START MATERIAL PROVIDED
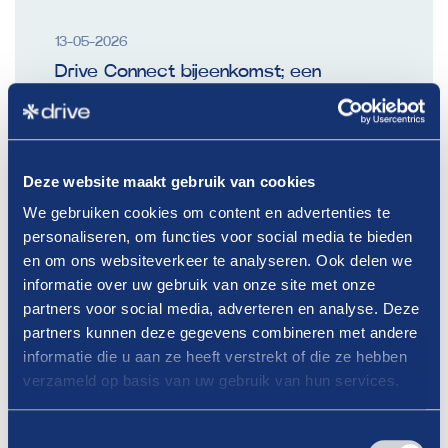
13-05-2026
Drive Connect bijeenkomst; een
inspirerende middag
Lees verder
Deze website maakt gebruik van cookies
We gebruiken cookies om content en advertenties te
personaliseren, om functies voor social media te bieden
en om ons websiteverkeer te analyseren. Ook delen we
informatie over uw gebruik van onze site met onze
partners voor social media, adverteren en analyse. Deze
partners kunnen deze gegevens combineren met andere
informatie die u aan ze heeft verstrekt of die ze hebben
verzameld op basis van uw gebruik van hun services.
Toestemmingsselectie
END MATERIAL PROVIDED
YOUR GOAL>
Copy out every line of text from the entries above, word for word, and leave out the picture.

OUTPUT BELOW>
13-05-2026
Drive Connect bijeenkomst; een
inspirerende middag
Lees verder
Deze website maakt gebruik van cookies
We gebruiken cookies om content en advertenties te
personaliseren, om functies voor social media te bieden
en om ons websiteverkeer te analyseren. Ook delen we
informatie over uw gebruik van onze site met onze
partners voor social media, adverteren en analyse. Deze
partners kunnen deze gegevens combineren met andere
informatie die u aan ze heeft verstrekt of die ze hebben
verzameld op basis van uw gebruik van hun services.
Toestemmingsselectie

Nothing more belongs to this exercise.